### What you should do
I need the lines below from the one with "index pip: (314, 195)" down to the one with "index dip: (348, 199)" reproduced exactly, both ends included, and nothing else.

### Listed entries
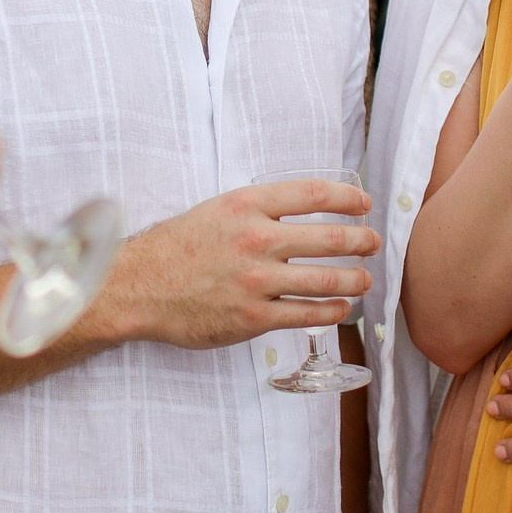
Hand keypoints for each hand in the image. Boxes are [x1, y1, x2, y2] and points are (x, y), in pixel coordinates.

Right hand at [101, 179, 379, 349]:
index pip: (314, 195)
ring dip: (355, 279)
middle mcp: (256, 239)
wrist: (139, 286)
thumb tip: (305, 211)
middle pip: (330, 238)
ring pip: (326, 280)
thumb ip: (259, 209)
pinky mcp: (253, 317)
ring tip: (364, 279)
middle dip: (361, 241)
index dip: (348, 199)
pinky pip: (307, 314)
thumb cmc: (178, 246)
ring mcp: (256, 281)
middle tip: (372, 243)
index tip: (364, 204)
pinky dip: (332, 311)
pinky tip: (340, 307)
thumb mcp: (218, 209)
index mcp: (247, 204)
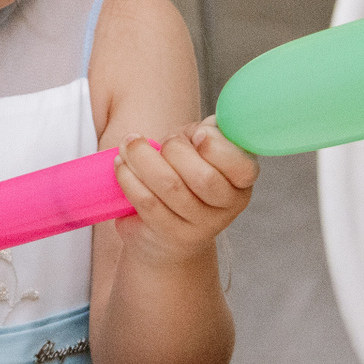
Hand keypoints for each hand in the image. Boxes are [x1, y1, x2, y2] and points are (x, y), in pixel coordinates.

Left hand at [112, 118, 257, 265]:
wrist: (167, 233)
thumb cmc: (183, 176)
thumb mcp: (198, 150)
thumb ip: (205, 135)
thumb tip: (206, 129)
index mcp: (241, 181)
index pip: (242, 165)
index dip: (218, 147)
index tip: (196, 135)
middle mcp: (227, 206)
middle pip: (203, 177)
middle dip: (173, 149)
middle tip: (160, 141)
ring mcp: (201, 226)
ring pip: (170, 186)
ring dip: (142, 158)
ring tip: (128, 146)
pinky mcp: (170, 235)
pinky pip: (147, 201)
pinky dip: (129, 178)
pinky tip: (121, 165)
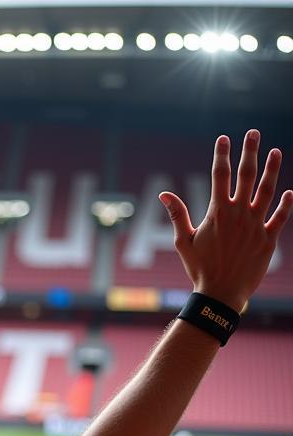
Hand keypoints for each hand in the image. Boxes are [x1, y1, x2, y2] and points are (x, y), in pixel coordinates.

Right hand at [160, 130, 291, 311]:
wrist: (220, 294)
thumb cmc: (199, 269)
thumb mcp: (183, 242)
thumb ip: (177, 215)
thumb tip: (164, 194)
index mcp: (218, 213)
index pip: (220, 175)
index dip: (222, 155)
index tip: (224, 139)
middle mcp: (239, 214)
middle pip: (246, 175)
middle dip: (249, 151)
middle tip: (252, 133)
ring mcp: (256, 225)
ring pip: (267, 191)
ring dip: (272, 169)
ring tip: (276, 151)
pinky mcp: (268, 239)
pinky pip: (281, 217)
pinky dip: (286, 204)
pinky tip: (289, 192)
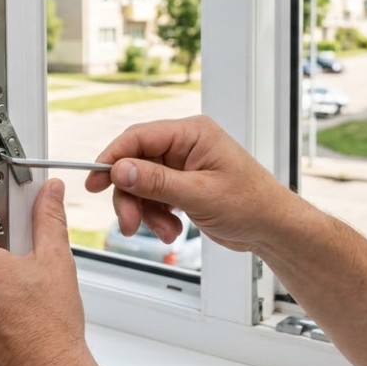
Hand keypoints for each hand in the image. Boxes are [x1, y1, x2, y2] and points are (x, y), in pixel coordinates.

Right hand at [85, 115, 294, 253]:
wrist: (272, 228)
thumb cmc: (250, 204)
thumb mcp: (198, 195)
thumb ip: (156, 181)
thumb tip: (120, 168)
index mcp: (192, 133)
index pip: (139, 137)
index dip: (112, 158)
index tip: (94, 182)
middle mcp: (186, 144)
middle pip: (136, 163)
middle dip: (131, 196)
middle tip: (129, 224)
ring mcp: (184, 165)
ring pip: (142, 184)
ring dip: (146, 212)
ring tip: (165, 231)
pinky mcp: (183, 185)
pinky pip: (154, 197)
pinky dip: (157, 216)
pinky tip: (173, 230)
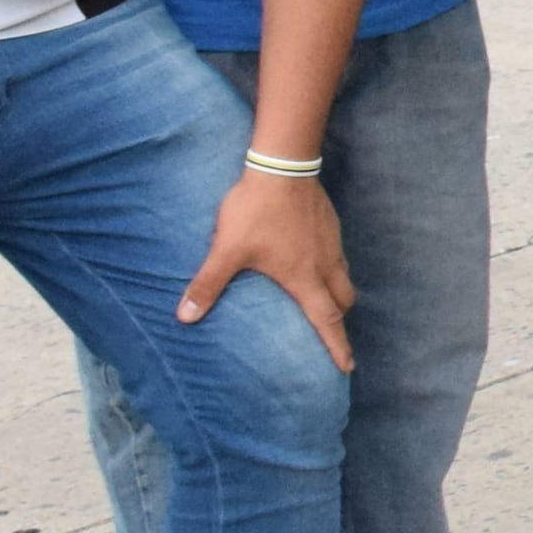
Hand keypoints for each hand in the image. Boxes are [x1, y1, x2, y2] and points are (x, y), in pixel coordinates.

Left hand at [181, 170, 356, 371]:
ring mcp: (330, 242)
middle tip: (333, 331)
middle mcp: (324, 264)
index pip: (326, 320)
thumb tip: (184, 317)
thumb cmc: (256, 211)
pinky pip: (337, 254)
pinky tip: (313, 258)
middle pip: (343, 300)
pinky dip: (331, 267)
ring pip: (343, 276)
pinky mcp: (329, 224)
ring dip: (337, 292)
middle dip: (339, 319)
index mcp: (303, 278)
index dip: (337, 346)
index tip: (347, 366)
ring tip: (324, 297)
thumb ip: (208, 284)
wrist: (282, 166)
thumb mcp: (227, 250)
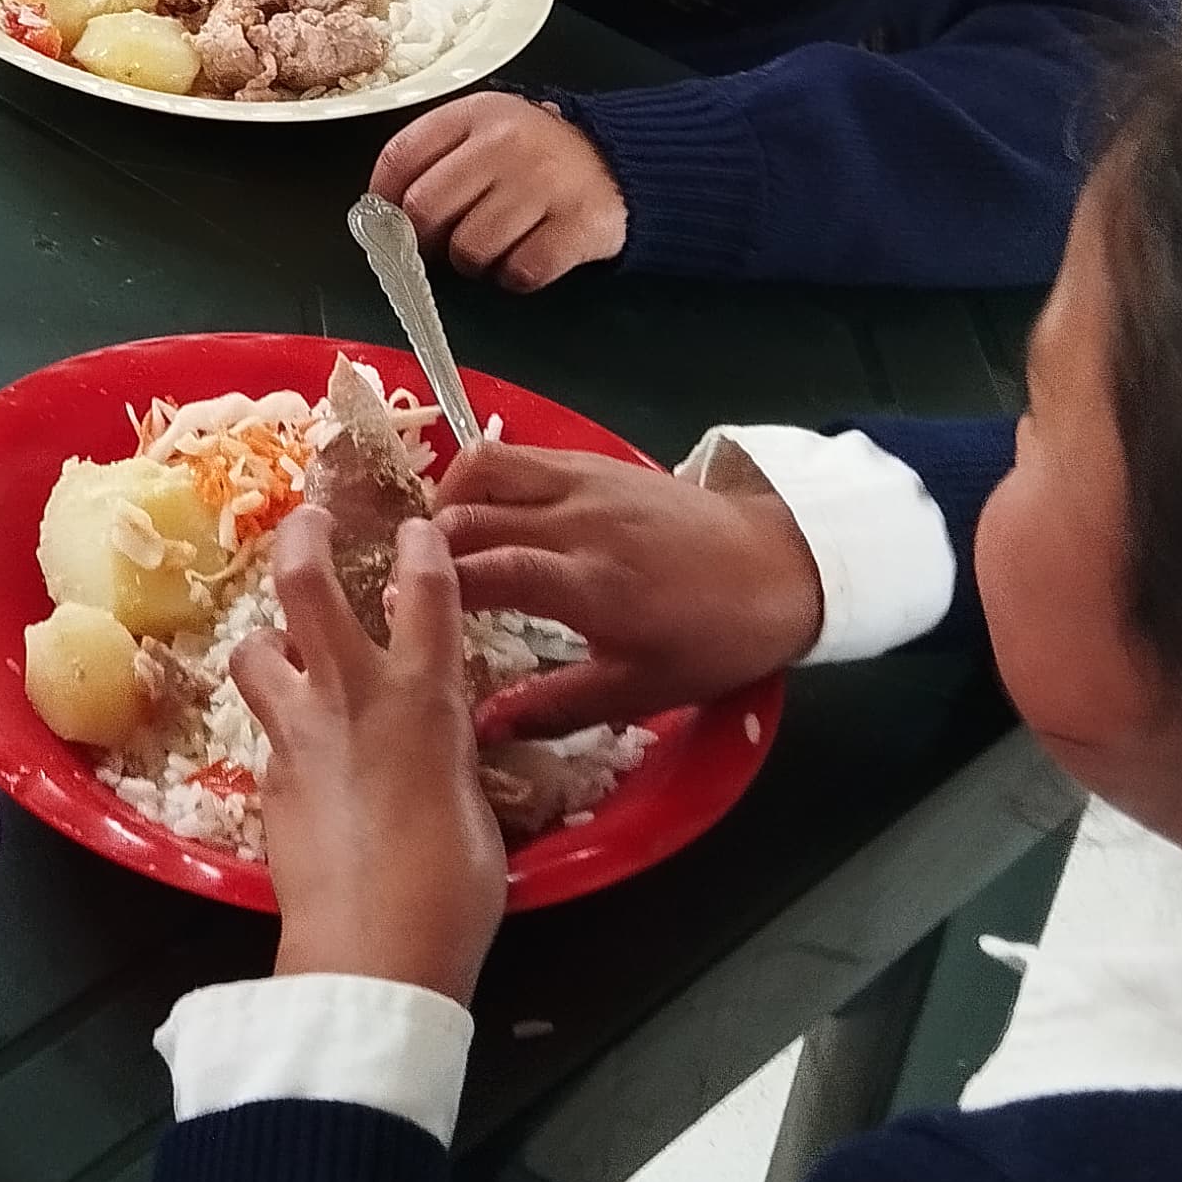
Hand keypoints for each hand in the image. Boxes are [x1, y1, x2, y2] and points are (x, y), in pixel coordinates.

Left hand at [236, 509, 508, 1001]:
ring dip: (266, 640)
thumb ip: (450, 752)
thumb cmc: (451, 890)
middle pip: (307, 585)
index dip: (421, 546)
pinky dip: (279, 723)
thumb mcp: (473, 803)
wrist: (371, 951)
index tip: (417, 525)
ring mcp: (296, 734)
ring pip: (254, 650)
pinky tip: (299, 751)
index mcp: (423, 699)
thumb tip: (439, 742)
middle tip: (306, 517)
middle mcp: (351, 697)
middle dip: (303, 537)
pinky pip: (265, 728)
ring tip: (281, 648)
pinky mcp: (264, 778)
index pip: (425, 591)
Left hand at [368, 94, 627, 290]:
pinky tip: (527, 254)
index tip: (386, 219)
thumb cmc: (539, 157)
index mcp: (477, 114)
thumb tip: (385, 210)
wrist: (623, 163)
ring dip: (474, 263)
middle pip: (426, 210)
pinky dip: (515, 276)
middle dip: (424, 240)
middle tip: (441, 244)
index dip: (383, 198)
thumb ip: (438, 158)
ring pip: (469, 249)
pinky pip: (519, 272)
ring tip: (494, 246)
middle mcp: (508, 143)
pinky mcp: (576, 225)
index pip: (401, 157)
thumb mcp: (487, 132)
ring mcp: (545, 184)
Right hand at [429, 433, 820, 738]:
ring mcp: (584, 481)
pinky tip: (483, 514)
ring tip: (438, 541)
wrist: (781, 566)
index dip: (433, 590)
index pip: (487, 572)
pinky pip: (517, 455)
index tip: (401, 613)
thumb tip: (477, 726)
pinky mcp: (593, 460)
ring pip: (483, 467)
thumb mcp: (639, 689)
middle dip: (425, 550)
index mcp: (589, 584)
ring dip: (447, 501)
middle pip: (469, 516)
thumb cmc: (712, 639)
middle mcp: (577, 522)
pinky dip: (481, 479)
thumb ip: (553, 706)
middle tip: (409, 584)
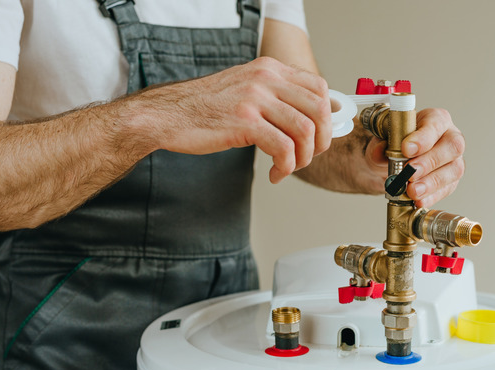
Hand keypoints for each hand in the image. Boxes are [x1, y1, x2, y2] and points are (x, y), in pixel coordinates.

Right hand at [145, 57, 331, 182]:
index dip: (327, 116)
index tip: (321, 137)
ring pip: (305, 131)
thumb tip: (309, 118)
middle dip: (320, 141)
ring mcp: (255, 99)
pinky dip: (285, 167)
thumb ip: (274, 96)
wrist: (167, 115)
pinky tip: (275, 174)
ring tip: (288, 168)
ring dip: (302, 158)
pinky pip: (283, 149)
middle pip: (319, 109)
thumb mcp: (244, 88)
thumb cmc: (203, 108)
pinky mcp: (244, 122)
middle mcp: (265, 78)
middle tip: (307, 157)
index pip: (319, 87)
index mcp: (269, 69)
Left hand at [365, 108, 464, 206]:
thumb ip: (378, 144)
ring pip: (454, 170)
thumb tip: (379, 150)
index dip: (423, 137)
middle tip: (410, 172)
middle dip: (429, 161)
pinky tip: (419, 200)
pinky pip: (447, 188)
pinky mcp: (451, 179)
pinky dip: (432, 196)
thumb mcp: (381, 140)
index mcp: (434, 119)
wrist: (392, 162)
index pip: (436, 123)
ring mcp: (453, 159)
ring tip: (412, 191)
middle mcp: (449, 137)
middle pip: (453, 146)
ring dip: (431, 183)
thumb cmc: (394, 144)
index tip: (406, 149)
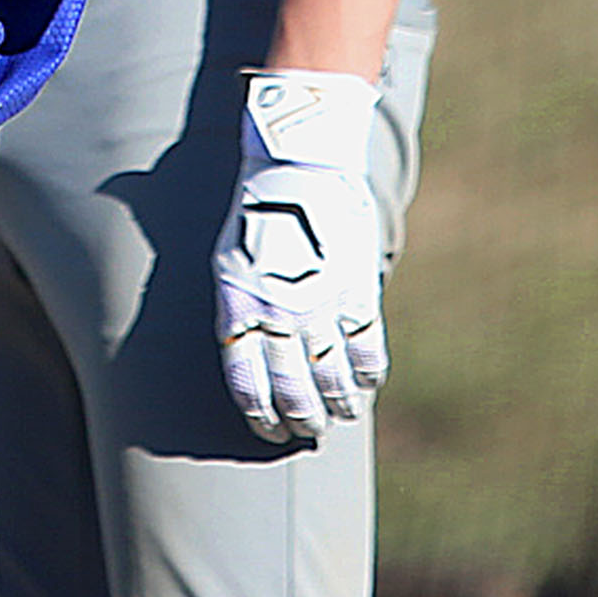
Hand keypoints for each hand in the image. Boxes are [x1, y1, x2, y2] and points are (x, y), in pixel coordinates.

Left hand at [214, 66, 390, 442]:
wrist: (297, 165)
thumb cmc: (257, 212)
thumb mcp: (229, 263)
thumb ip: (240, 309)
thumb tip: (252, 350)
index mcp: (239, 310)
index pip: (247, 385)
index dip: (261, 416)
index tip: (271, 431)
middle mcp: (278, 316)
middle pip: (292, 391)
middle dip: (302, 420)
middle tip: (308, 430)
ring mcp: (320, 306)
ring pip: (332, 378)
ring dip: (338, 405)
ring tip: (341, 415)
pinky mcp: (357, 292)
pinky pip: (367, 349)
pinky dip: (368, 374)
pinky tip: (367, 384)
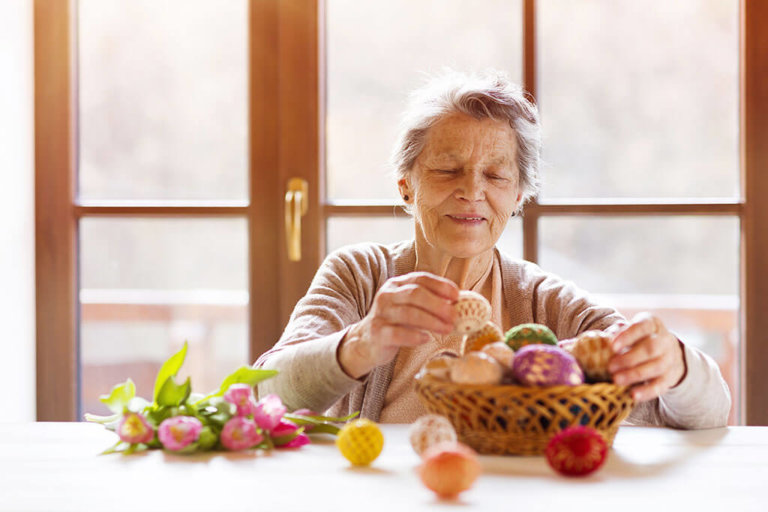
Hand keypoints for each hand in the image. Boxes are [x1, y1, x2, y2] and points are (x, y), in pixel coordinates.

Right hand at [338, 272, 458, 378]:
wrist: (367, 341)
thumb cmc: (396, 322)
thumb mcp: (409, 306)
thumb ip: (429, 302)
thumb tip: (460, 302)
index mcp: (397, 284)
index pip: (421, 278)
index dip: (440, 285)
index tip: (457, 296)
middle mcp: (387, 295)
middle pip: (415, 294)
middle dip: (438, 305)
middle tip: (455, 316)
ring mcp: (380, 313)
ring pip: (409, 313)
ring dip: (432, 321)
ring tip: (447, 329)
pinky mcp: (377, 333)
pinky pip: (397, 333)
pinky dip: (414, 336)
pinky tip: (426, 339)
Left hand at [608, 313, 686, 401]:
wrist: (666, 351)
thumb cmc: (638, 338)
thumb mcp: (629, 330)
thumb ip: (617, 332)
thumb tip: (604, 339)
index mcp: (652, 324)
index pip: (641, 327)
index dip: (627, 337)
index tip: (612, 346)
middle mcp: (665, 340)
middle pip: (650, 348)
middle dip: (629, 358)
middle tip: (610, 367)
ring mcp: (670, 359)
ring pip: (656, 367)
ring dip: (634, 374)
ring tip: (616, 380)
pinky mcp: (670, 377)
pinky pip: (661, 385)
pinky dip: (647, 391)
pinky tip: (633, 395)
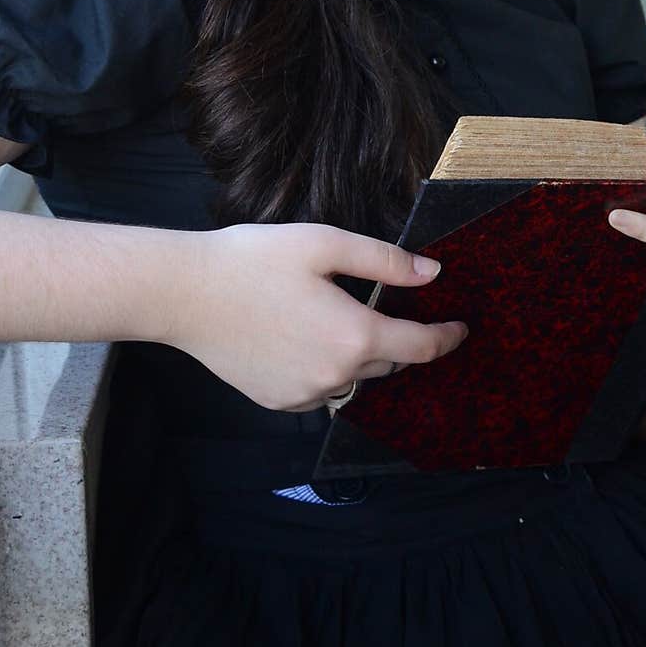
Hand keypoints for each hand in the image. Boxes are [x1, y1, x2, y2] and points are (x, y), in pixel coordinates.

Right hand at [168, 221, 467, 410]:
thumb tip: (431, 273)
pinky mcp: (278, 402)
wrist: (185, 294)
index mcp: (354, 336)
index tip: (460, 328)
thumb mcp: (325, 244)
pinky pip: (320, 389)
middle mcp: (335, 375)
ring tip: (336, 317)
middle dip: (396, 338)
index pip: (422, 347)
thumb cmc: (253, 260)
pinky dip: (325, 368)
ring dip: (358, 354)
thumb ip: (385, 261)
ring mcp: (305, 395)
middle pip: (388, 362)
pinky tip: (302, 336)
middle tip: (383, 305)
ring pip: (353, 378)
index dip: (447, 337)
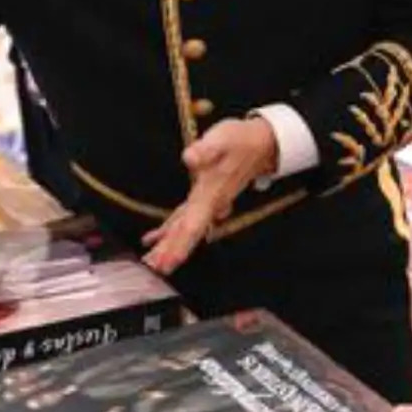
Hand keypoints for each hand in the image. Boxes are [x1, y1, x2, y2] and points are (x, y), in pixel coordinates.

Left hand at [142, 117, 277, 273]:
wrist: (261, 143)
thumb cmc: (241, 141)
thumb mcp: (223, 140)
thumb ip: (206, 150)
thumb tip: (189, 157)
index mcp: (211, 195)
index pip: (191, 227)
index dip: (177, 246)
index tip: (165, 263)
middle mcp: (209, 204)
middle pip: (186, 235)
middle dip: (170, 253)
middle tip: (153, 270)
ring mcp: (207, 203)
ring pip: (184, 230)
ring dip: (168, 246)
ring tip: (151, 262)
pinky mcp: (204, 197)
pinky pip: (183, 220)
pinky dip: (168, 231)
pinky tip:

### Task response
index pip: (314, 195)
ring dip: (355, 279)
middle mcp: (256, 239)
wrist: (139, 286)
thumb tip: (305, 211)
middle pip: (330, 238)
ring pip: (326, 280)
thumb ip: (259, 209)
pinky mcp: (253, 317)
ring tip: (364, 279)
middle dip: (361, 241)
index dip: (348, 199)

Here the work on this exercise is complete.